Big John regarded him keenly for some time. “You boys been quarrelin’, without yore old unkel to go settin’ in the game?” he asked, trenchantly.
“Yes. You see it’s this way,” broke out Sid impulsively. “Scotty’s all for staking out this mine and filing a government claim on it. I couldn’t get him to see it my way, so we—well, we had a row over it,” said Sid. His voice told Big John how it hurt him to have anything come up between himself and such an old chum as Scotty.
“What’s yore idee, son?” asked Big John curiously.
“Haven’t these Indians any rights?” burst out Sid impetuously. “Whose mine is it if not theirs? It’s common property with them, though, just as are the beans they raise and the game they shoot. Along comes Scotty and thinks because he’s a white man he has a right to stake a claim and take the whole thing for himself. And our government will give it to him, too—that’s the pity of it! Did he find it? I guess not! And it’s their home, too! Are we going to turn them out?”

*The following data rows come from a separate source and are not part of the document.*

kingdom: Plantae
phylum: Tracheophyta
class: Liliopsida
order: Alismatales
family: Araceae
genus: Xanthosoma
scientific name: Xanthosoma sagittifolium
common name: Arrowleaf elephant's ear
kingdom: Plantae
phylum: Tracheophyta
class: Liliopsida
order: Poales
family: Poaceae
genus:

The fire in Sid’s voice told Big John how hot had been that argument between the friends. All this was, no doubt, Sid’s side of it.
“If Honanta knew what Scotty was really set on doing not one of us would leave here alive,” went on Sid, bitterly. “I’ve a good mind to tell him! Anything, sooner than be a party to rank treachery like that!”
“Scotty’s mother’s pretty hard up, ain’t she, Sid?” asked Big John softly.
“Ye-es; a little discomfort, maybe, until he can land a good job. But for that he’s going to turn this whole tribe out, to wander at the mercy of our government—and you know what that is!”
“Sho! The mine’d pay enough to buy them a reservation big enough to support them all in the style in which they is accustomed to!” laughed Big John, weakly, “nawthin’ to it, son.”
“That’s what Scotty says,” replied Sid. “Some day it will pay enough, maybe—if the promoters don’t skin him out of all his rights in the mine first. But meanwhile, what about these Indians and those white miners who will surely come here? Whisky, debauchery of their women, degradation of their young men—isn’t it always the story when our two races come together? How can you prevent it?” he demanded.